EXERCISE BRIEF =
Each line below that contains the word "inputs" must be copied.
--- INFORMATION SUPPLIED Enclosed Below ---
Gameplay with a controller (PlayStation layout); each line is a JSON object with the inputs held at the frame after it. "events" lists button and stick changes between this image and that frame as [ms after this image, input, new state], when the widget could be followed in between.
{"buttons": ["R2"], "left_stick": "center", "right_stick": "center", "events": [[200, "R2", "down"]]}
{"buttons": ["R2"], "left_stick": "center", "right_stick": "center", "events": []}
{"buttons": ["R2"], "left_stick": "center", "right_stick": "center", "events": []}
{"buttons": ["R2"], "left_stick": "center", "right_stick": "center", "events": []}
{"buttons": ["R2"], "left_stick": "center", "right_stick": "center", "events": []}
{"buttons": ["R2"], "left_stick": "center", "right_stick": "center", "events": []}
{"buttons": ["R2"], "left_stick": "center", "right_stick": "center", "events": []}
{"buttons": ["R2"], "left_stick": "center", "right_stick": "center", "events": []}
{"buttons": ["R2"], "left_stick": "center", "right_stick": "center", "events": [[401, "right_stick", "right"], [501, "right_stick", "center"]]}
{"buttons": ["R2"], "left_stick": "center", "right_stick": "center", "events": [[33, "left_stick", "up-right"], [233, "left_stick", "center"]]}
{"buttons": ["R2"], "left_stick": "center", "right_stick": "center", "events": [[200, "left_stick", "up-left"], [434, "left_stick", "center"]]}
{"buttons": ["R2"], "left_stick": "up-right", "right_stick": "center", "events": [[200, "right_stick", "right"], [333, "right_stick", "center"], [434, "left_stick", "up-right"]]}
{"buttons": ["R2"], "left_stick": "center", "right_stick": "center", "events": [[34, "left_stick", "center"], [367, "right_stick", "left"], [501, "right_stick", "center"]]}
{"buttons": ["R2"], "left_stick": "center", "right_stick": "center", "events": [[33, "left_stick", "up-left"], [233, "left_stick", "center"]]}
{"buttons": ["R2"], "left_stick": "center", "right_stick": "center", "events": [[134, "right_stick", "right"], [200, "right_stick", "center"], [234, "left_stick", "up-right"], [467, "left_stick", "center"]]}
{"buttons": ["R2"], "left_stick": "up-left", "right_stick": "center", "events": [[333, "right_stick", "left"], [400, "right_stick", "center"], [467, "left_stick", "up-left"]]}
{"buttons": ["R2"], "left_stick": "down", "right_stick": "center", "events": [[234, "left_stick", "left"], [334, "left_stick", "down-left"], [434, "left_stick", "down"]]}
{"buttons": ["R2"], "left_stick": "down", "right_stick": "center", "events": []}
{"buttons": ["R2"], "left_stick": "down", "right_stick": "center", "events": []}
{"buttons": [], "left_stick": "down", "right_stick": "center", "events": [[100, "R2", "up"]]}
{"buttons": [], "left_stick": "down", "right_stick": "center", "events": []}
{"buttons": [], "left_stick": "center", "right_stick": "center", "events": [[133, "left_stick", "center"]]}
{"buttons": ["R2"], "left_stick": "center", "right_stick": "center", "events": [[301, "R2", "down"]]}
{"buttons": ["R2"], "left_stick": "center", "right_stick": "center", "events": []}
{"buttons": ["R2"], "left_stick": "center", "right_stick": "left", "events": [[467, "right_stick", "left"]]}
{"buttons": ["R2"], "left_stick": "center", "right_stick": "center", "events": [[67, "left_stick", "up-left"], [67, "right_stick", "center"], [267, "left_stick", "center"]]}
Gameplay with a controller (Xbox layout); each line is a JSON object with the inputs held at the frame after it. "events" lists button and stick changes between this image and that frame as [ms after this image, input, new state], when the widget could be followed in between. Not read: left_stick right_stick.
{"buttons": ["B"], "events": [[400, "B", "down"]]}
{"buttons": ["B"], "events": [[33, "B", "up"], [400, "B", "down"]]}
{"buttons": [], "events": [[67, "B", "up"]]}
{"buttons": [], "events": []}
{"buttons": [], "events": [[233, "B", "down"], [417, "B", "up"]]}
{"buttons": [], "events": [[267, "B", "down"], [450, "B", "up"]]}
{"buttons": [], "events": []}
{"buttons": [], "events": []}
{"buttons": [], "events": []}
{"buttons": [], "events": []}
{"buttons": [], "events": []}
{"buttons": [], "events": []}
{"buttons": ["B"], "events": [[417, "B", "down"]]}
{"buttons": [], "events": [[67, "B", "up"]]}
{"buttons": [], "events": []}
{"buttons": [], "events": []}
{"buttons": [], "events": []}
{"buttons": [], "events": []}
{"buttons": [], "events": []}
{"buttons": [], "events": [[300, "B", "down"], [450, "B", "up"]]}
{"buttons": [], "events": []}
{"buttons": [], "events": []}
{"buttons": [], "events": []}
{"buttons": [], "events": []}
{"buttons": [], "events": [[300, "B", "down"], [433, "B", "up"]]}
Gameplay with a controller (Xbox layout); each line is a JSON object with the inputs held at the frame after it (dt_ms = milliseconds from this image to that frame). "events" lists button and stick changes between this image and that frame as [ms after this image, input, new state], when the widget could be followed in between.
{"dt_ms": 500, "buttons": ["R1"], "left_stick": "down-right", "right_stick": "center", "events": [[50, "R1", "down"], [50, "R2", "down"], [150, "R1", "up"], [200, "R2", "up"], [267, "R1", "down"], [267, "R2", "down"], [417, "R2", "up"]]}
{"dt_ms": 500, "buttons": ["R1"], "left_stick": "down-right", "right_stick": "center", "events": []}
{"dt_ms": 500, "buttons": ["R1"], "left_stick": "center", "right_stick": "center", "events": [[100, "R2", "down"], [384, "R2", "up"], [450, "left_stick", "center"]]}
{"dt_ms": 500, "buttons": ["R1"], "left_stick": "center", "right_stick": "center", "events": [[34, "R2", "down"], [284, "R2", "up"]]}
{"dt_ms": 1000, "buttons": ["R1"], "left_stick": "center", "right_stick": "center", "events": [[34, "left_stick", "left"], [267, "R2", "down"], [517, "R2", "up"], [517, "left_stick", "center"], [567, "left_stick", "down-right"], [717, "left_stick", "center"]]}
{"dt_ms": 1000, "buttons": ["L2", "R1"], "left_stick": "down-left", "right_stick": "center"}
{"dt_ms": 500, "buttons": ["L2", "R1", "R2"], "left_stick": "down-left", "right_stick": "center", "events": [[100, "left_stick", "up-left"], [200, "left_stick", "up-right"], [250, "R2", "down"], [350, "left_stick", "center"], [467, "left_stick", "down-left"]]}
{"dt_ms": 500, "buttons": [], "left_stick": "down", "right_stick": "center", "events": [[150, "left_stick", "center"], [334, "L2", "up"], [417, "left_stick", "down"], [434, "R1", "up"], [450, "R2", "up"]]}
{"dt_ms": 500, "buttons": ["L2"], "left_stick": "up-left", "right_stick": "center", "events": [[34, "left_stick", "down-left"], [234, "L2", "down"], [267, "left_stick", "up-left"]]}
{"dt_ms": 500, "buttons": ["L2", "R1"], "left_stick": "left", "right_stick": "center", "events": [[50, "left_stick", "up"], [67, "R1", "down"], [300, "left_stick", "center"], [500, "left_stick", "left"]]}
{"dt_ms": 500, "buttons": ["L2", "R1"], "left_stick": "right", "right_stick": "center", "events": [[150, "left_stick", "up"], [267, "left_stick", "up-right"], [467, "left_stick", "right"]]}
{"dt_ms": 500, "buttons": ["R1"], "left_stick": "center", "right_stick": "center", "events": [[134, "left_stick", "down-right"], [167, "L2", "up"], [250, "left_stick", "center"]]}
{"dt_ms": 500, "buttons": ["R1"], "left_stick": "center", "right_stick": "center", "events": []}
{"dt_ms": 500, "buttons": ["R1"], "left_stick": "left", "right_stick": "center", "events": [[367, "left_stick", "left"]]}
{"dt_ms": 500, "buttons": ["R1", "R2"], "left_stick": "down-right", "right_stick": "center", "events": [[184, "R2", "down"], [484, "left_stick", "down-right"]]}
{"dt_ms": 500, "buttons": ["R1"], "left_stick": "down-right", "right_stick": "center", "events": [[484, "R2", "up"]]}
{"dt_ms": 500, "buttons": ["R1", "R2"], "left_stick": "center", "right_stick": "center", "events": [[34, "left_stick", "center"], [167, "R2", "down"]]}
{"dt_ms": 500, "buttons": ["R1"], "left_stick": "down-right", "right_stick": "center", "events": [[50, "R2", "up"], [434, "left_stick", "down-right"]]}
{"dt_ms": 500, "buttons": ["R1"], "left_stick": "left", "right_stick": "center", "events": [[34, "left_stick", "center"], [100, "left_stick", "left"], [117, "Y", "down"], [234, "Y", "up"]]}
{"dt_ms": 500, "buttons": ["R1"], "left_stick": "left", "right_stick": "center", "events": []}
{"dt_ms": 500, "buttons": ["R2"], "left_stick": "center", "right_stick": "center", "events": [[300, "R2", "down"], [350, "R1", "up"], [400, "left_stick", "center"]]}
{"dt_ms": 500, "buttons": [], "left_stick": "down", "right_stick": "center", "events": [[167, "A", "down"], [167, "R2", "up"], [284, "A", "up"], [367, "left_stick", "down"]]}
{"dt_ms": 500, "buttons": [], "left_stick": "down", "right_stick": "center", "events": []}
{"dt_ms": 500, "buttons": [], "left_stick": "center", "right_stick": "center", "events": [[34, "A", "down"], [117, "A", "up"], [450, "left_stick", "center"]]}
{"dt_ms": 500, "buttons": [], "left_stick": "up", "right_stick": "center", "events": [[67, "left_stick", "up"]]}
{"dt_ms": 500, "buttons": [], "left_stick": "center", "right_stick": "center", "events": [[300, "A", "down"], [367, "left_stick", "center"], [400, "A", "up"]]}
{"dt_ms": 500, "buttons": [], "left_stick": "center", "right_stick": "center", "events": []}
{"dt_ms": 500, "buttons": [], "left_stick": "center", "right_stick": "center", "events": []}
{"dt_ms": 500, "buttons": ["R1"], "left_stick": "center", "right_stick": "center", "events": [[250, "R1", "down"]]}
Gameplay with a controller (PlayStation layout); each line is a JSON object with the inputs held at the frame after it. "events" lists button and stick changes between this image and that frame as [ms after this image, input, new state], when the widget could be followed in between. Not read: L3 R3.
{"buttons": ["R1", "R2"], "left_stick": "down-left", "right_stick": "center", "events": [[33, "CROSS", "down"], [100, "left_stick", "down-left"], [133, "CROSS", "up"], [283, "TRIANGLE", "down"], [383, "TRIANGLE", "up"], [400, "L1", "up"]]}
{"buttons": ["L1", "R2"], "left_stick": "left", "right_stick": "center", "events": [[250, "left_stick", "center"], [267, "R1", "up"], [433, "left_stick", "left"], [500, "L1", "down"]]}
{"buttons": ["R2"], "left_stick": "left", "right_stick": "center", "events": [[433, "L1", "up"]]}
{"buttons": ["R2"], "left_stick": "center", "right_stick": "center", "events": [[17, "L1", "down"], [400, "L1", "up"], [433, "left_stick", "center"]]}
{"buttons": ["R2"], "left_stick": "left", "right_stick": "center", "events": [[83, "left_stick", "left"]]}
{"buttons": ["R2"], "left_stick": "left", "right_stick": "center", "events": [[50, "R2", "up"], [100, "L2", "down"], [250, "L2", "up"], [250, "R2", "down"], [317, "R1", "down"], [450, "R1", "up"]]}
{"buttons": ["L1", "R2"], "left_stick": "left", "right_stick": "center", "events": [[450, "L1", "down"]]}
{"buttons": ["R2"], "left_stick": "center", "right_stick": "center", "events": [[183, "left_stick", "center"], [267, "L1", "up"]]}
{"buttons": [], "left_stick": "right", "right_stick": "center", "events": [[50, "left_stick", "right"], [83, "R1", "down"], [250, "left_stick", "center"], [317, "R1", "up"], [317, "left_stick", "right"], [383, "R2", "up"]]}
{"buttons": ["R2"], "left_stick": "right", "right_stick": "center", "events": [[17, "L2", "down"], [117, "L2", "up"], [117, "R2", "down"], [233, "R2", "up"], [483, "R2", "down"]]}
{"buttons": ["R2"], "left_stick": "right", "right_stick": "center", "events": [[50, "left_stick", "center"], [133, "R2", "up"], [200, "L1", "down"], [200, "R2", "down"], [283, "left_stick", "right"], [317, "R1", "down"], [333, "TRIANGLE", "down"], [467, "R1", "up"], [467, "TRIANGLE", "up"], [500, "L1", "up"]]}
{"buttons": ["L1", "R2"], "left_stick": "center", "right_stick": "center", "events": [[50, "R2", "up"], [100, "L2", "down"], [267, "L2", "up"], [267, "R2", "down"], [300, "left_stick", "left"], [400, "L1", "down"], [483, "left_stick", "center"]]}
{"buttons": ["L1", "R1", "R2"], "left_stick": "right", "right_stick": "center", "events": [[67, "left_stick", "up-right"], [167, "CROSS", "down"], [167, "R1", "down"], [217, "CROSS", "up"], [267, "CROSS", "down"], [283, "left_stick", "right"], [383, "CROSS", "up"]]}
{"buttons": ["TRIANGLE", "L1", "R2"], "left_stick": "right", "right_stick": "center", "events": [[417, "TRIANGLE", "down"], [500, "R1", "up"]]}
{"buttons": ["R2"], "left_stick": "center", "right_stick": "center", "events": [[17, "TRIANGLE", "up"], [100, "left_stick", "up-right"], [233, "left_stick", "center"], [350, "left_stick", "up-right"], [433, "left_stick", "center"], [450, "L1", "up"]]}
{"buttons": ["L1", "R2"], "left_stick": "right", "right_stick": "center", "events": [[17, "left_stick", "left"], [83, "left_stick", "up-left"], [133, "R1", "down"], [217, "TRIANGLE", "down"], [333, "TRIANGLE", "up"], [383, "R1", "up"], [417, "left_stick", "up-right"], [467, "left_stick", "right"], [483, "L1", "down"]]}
--- End of Enclosed INFORMATION SUPPLIED ---
WRITTEN REPLY =
Gameplay with a controller (PlayStation layout); each line is a JSON object with the inputs held at the frame after it. "events" lists button and stick changes between this image and that frame as [ms after this image, input, new state], when the widget could be followed in between.
Gameplay with a controller (Xbox layout); each line is a JSON object with the inputs held at the frame after it. "events" lists button and stick changes between this image and that frame as [ms after this image, input, new state], when the widget could be followed in between. Not read: left_stick right_stick.
Gameplay with a controller (Xbox layout); each line is a JSON object with the inputs held at the frame after it (dt_ms = milliseconds from this image to that frame). "events" lists button and stick changes between this image and that frame as [ms after this image, input, new state], when the widget could be followed in between.
Gameplay with a controller (PlayStation layout); each line is a JSON object with the inputs held at the frame after it. "events" lists button and stick changes between this image and that frame as [ms after this image, input, new state], when the widget could be followed in between. Not read: L3 R3.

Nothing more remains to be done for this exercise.